## Task details
The entries are to be repeated exactly, with all pictures omitted.

[[ Provided records, beginning ]]

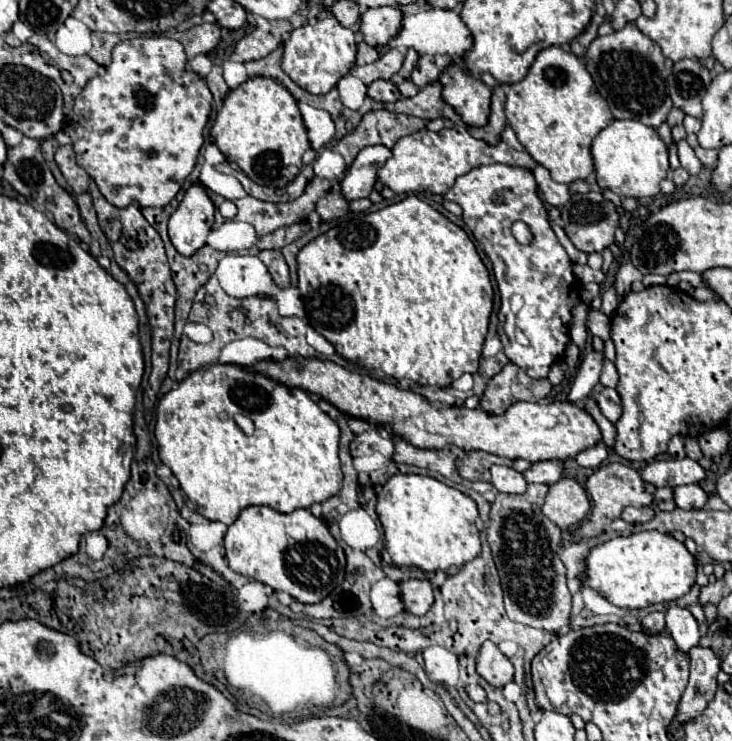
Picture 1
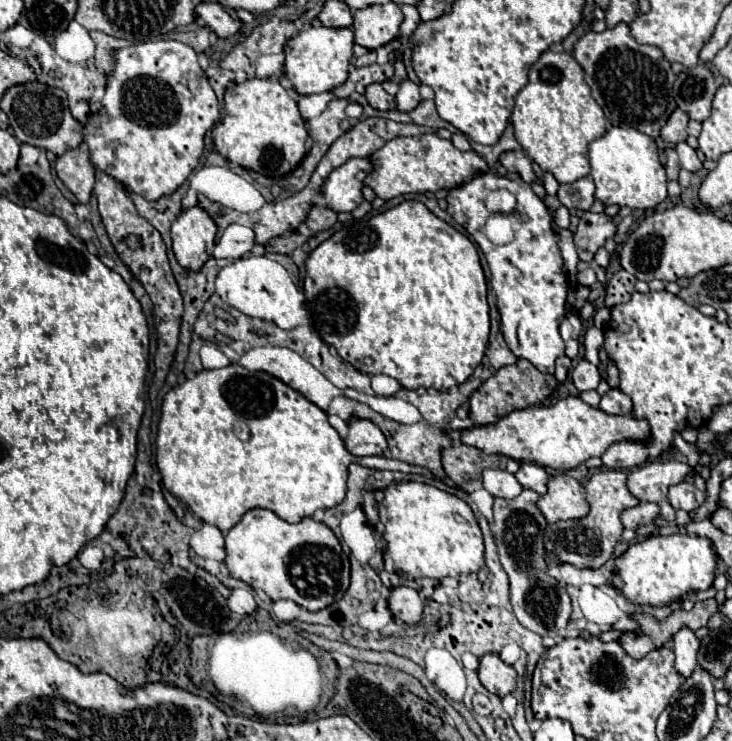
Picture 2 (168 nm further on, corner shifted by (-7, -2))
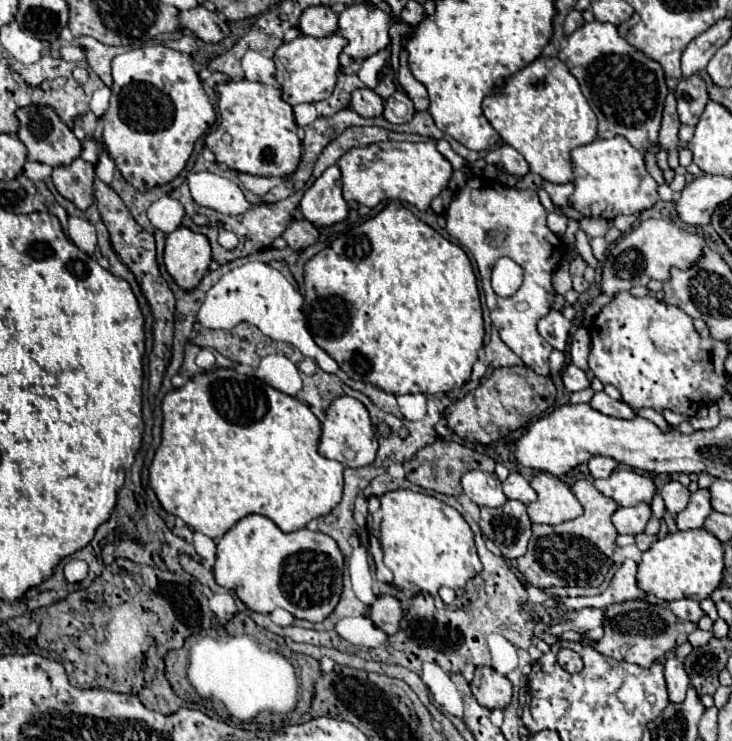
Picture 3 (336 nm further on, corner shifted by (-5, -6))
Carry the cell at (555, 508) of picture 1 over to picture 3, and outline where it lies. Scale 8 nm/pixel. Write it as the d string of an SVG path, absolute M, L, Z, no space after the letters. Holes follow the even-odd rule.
M539 472L531 478L531 488L537 492L537 500L527 506L527 514L535 524L563 524L581 516L583 508L565 482L557 476Z

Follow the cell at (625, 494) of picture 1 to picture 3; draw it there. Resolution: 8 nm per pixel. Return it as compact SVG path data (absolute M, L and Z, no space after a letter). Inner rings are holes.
M577 480L573 484L573 494L583 506L583 514L571 522L551 528L533 528L527 552L515 560L517 570L523 574L523 584L539 590L551 586L593 586L597 588L609 568L613 566L613 548L617 530L611 522L611 514L617 504L593 488L591 480Z

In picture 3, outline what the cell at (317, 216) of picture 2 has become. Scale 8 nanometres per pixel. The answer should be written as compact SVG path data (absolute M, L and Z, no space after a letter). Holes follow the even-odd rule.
M293 220L293 222L289 224L289 228L283 232L283 238L285 238L285 242L287 242L287 246L289 246L291 250L299 252L299 250L315 244L317 238L319 238L319 232L317 232L317 228L315 228L311 222L307 222L307 220Z

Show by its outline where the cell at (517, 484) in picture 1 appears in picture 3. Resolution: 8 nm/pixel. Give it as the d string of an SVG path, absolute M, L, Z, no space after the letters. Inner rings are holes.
M469 470L465 476L461 476L463 492L477 504L477 506L501 506L507 502L501 484L489 480L491 476L481 470Z

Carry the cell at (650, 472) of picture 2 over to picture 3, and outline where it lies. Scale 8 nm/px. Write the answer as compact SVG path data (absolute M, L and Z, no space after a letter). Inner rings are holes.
M617 468L607 480L593 480L593 486L619 506L637 506L641 502L649 504L657 492L649 476L625 468Z

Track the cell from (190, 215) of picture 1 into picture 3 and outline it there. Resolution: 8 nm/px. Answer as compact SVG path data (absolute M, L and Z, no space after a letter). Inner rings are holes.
M177 228L165 240L165 268L183 290L193 290L211 264L211 246L203 234Z

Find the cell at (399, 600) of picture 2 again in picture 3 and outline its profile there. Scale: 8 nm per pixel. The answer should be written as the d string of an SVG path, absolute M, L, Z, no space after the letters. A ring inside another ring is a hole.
M379 596L369 608L369 620L381 628L385 634L393 636L399 630L399 620L403 618L403 610L399 600L393 596Z

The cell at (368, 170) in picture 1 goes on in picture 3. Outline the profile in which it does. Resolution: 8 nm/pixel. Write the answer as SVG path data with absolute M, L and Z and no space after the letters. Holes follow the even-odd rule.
M329 166L305 192L299 202L299 210L313 226L331 226L343 222L349 214L347 202L341 196L341 172L337 166Z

[[ Provided records, end ]]

## Result
Picture 1
Picture 2 (168 nm further on, corner shifted by (-7, -2))
Picture 3 (336 nm further on, corner shifted by (-5, -6))
Carry the cell at (555, 508) of picture 1 over to picture 3, and outline where it lies. Scale 8 nm/pixel. Write it as the d string of an SVG path, absolute M, L, Z, no space after the letters. Holes follow the even-odd rule.
M539 472L531 478L531 488L537 492L537 500L527 506L527 514L535 524L563 524L581 516L583 508L565 482L557 476Z

Follow the cell at (625, 494) of picture 1 to picture 3; draw it there. Resolution: 8 nm per pixel. Return it as compact SVG path data (absolute M, L and Z, no space after a letter). Inner rings are holes.
M577 480L573 484L573 494L583 506L583 514L571 522L551 528L533 528L527 552L515 560L517 570L523 574L523 584L539 590L551 586L593 586L597 588L609 568L613 566L613 548L617 530L611 522L611 514L617 504L593 488L591 480Z

In picture 3, outline what the cell at (317, 216) of picture 2 has become. Scale 8 nanometres per pixel. The answer should be written as compact SVG path data (absolute M, L and Z, no space after a letter). Holes follow the even-odd rule.
M293 220L293 222L289 224L289 228L283 232L283 238L285 238L285 242L287 242L287 246L289 246L291 250L299 252L299 250L315 244L317 238L319 238L319 232L317 232L317 228L315 228L311 222L307 222L307 220Z

Show by its outline where the cell at (517, 484) in picture 1 appears in picture 3. Resolution: 8 nm/pixel. Give it as the d string of an SVG path, absolute M, L, Z, no space after the letters. Inner rings are holes.
M469 470L465 476L461 476L463 492L477 504L477 506L501 506L507 502L501 484L489 480L491 476L481 470Z

Carry the cell at (650, 472) of picture 2 over to picture 3, and outline where it lies. Scale 8 nm/px. Write the answer as compact SVG path data (absolute M, L and Z, no space after a letter). Inner rings are holes.
M617 468L607 480L593 480L593 486L619 506L637 506L641 502L649 504L657 492L649 476L625 468Z

Track the cell from (190, 215) of picture 1 into picture 3 and outline it there. Resolution: 8 nm/px. Answer as compact SVG path data (absolute M, L and Z, no space after a letter). Inner rings are holes.
M177 228L165 240L165 268L183 290L193 290L211 264L211 246L203 234Z

Find the cell at (399, 600) of picture 2 again in picture 3 and outline its profile there. Scale: 8 nm per pixel. The answer should be written as the d string of an SVG path, absolute M, L, Z, no space after the letters. A ring inside another ring is a hole.
M379 596L369 608L369 620L381 628L385 634L393 636L399 630L399 620L403 618L403 610L399 600L393 596Z

The cell at (368, 170) in picture 1 goes on in picture 3. Outline the profile in which it does. Resolution: 8 nm/pixel. Write the answer as SVG path data with absolute M, L and Z and no space after the letters. Holes follow the even-odd rule.
M329 166L305 192L299 202L299 210L313 226L331 226L343 222L349 214L347 202L341 196L341 172L337 166Z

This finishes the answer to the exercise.